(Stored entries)
::::

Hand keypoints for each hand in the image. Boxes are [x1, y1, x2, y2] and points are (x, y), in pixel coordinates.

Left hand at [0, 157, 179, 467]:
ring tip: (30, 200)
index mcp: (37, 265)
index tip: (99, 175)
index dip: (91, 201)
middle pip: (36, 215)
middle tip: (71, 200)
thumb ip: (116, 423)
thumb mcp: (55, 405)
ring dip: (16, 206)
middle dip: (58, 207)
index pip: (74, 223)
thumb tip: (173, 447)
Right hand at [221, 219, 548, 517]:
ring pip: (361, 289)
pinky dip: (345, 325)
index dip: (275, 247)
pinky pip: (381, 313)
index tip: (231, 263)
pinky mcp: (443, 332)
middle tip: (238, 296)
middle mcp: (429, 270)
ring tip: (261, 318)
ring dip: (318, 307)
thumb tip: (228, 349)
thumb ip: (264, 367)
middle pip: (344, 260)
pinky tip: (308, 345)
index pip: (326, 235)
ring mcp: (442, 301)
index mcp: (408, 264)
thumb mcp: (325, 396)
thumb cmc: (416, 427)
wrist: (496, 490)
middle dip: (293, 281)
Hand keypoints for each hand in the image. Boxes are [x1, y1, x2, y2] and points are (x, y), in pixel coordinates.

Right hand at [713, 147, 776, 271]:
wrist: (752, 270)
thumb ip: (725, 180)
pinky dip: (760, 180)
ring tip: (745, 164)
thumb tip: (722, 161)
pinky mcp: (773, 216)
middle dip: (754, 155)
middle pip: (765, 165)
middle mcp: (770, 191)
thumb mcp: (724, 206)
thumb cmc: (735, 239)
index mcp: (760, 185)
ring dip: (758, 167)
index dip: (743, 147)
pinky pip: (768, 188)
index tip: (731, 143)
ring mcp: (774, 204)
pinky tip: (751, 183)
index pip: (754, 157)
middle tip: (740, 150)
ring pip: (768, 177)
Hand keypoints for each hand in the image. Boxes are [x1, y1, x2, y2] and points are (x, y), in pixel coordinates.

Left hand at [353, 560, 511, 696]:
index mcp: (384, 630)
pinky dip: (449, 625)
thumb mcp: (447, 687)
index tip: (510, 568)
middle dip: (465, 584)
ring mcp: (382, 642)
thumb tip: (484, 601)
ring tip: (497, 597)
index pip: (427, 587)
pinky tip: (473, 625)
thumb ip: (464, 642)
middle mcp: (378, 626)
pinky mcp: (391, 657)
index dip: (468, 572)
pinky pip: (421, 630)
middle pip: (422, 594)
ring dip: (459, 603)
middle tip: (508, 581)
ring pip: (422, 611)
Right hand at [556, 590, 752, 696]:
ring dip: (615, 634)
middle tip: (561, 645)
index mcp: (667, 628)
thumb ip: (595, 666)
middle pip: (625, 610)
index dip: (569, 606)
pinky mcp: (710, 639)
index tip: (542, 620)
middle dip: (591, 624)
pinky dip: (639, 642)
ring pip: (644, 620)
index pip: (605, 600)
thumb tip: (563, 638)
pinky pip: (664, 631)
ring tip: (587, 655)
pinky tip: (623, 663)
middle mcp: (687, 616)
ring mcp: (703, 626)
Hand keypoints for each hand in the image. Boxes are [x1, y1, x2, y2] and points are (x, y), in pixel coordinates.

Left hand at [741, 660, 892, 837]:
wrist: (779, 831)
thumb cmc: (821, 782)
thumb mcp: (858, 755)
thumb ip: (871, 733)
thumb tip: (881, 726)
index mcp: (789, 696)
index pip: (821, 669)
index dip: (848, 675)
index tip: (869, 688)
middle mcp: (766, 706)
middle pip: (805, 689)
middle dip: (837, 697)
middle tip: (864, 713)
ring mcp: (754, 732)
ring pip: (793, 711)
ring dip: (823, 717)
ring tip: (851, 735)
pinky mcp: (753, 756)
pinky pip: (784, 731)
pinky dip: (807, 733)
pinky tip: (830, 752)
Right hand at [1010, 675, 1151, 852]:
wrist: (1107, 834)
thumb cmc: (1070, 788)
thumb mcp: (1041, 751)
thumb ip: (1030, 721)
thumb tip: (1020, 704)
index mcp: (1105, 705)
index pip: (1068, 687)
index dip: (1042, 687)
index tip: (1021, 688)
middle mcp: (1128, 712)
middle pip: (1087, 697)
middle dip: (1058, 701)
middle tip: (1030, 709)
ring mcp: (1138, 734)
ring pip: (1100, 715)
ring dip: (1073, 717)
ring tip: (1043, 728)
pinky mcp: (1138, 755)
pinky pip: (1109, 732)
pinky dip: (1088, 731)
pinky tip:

::::

_What this task involves_. Your reply should consist of one number: how many lines in the entries contain the string "Left".

_Solution for this task_. 3